Chapter 20, Problem 97P

(a)

To determine

The rotational speed of the armature of the generator.

Answer to Problem 97P

The rotational speed of the armature of the generator is $\underset{\_}{1.3\times {10}^3\text{rev}/\text{min}}$.

Explanation of Solution

Write the expression for motional emf.

  ${\epsilon }_m=NBA\omega$        (I)

Here, $N$ is the number of turns, $B$ is the magnetic field, $A$ is the area of cross section, $\omega$ is the angular speed.

Substitute, $\pi r^2$ for $A$ in equation (I).

  ${\epsilon }_m=NB\left(\pi r^2\right)\omega$        (II)

Conclusion:

Substitute, $150$ for $N$, $0.20\text{T}$ for $B$, $0.018\text{m}$ for $r$, and $4.2\text{V}$ for ${\epsilon }_m$ in equation (II) to obtain the rotational speed.

  $\begin{array}{c}4.2\text{V}=\left(150\right)\left(0.20\text{T}\right)\pi {\left(0.018\text{m}\right)}^2\omega \\ \omega =\frac{4.2\text{V}}{\left(150\right)\left(0.20\text{T}\right)\pi {\left(0.018\text{m}\right)}^2}\\ =137.5\frac{\text{rad}}{\text{s}}\times \frac{1\text{rev}}{2\pi \text{rad}}\frac{60\text{s}}{1\text{min}}\\ =1.3\times {10}^3\text{rev}/\text{min}\end{array}$

Therefore, the rotational speed of the armature of the generator is $\underset{\_}{1.3\times {10}^3\text{rev}/\text{min}}$.

(b)

To determine

The average torque and instantaneous torque applied by bicycle tire to the generator.

Answer to Problem 97P

The average torque applied by bicycle tire to the generator is $\underset{\_}{0.044\text{N}\cdot \text{m}}$, and the instantaneous torque applied by bicycle tire to the generator is $\underset{\_}{0.087\text{N}\cdot \text{m}}$.

Explanation of Solution

Write the expression for average torque.

  ${\tau }_{av}=\frac{P_{av}}{\omega }$        (III)

Here, $P_{av}$ is the average power, and $\omega$ is the angular frequency.

Conclusion:

Substitute, $60\text{W}$ for $P_{av}$, and $137.5/\text{s}$ for $\omega$ in equation (III) to find the average torque.

  $\begin{array}{c}{\tau }_{av}=\frac{60\text{W}}{137.5/\text{s}}\frac{1\text{J}/\text{s}}{1\text{W}}\frac{1\text{N}\cdot \text{m}}{1\text{J}}\\ =0.044\text{N}\cdot \text{m}\end{array}$

Substitute, $12.0\text{W}$ for $P_m$, and $137.5/\text{s}$ for $\omega$ in equation (III) to find the maximum instantaneous torque.
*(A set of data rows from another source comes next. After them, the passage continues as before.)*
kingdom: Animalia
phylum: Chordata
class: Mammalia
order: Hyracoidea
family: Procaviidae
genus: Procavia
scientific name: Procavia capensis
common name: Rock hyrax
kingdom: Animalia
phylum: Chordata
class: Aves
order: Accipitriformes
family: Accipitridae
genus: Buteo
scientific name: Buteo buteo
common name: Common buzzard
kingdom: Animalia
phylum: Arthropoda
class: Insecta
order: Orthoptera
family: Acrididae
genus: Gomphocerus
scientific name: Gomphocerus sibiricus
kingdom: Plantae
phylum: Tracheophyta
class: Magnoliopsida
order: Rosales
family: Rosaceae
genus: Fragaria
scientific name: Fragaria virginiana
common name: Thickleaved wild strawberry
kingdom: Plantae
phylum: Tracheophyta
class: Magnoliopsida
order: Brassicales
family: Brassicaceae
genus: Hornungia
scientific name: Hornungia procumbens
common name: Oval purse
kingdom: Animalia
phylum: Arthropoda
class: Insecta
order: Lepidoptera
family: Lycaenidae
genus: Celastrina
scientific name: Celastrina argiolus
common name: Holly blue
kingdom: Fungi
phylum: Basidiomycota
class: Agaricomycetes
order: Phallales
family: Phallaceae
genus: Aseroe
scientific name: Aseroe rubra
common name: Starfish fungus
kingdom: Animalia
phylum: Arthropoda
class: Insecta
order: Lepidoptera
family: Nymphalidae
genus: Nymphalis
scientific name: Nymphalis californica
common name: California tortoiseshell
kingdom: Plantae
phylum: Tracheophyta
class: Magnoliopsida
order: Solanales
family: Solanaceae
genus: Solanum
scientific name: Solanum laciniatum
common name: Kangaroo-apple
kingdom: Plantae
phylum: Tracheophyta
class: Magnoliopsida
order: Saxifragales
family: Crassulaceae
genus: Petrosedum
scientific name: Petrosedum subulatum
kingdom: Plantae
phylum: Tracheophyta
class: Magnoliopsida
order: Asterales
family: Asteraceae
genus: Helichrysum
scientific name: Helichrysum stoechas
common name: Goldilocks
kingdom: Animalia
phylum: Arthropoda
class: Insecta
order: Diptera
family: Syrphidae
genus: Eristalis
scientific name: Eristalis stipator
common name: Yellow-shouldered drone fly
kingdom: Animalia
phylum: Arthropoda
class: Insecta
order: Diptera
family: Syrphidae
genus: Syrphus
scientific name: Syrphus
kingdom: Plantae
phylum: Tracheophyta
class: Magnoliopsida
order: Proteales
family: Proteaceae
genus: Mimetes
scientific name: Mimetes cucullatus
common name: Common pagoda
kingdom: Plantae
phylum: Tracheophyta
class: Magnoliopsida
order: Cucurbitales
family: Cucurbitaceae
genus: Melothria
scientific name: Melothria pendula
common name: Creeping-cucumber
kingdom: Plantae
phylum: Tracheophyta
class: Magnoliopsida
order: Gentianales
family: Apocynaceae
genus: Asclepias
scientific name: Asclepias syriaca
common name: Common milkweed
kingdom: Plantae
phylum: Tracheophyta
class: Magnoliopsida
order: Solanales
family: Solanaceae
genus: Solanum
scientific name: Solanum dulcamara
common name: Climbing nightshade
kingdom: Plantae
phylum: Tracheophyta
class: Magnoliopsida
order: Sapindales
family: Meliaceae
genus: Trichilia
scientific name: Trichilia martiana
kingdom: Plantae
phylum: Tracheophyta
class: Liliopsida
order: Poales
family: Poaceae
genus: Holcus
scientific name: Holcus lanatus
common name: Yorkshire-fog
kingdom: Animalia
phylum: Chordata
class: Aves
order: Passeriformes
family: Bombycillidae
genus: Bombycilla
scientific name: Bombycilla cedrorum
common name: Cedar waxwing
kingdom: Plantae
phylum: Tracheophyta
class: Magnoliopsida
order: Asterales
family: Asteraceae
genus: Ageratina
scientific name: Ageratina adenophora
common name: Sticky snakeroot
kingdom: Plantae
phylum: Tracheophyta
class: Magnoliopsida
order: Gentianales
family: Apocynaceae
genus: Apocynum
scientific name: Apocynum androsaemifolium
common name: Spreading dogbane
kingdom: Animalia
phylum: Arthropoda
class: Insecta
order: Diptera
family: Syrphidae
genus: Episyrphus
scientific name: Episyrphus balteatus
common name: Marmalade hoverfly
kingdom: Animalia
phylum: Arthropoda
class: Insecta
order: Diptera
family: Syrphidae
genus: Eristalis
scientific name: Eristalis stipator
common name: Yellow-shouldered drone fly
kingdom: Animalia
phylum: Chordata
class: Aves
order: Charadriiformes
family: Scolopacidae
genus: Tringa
  $\begin{array}{c}{\tau }_{av}=\frac{12.0\text{W}}{137.5/\text{s}}\frac{1\text{J}/\text{s}}{1\text{W}}\frac{1\text{N}\cdot \text{m}}{1\text{J}}\\ =0.087\text{N}\cdot \text{m}\end{array}$

Therefore, the average torque applied by bicycle tire to the generator is $\underset{\_}{0.044\text{N}\cdot \text{m}}$, and the instantaneous torque applied by bicycle tire to the generator is $\underset{\_}{0.087\text{N}\cdot \text{m}}$.

(c)

To determine

The linear speed of the bicycle to supply emf of $4.2\text{V}$.

Answer to Problem 97P

The linear speed of the bicycle to supply emf of $4.2\text{V}$ is $\underset{\_}{1.4\text{m}/\text{s}}$.

Explanation of Solution

Write the expression for the linear speed of the bicycle.

  $v=r_{shaft}{\omega }_{shaft}$        (IV)

Here, $r_{shaft}$ is the radius of the shaft.

Conclusion:

Substitute, $0.010\text{m}$ for $r_{shaft}$, and $137.5/\text{s}$ for ${\omega }_{shaft}$ in equation (IV) to find the linear speed.

  $\begin{array}{c}v=\left(0.010\text{m}\right)\left(137.5/\text{s}\right)\\ =1.4\text{m}/\text{s}\end{array}$

Therefore, the linear speed of the bicycle to supply emf of $4.2\text{V}$ is $\underset{\_}{1.4\text{m}/\text{s}}$.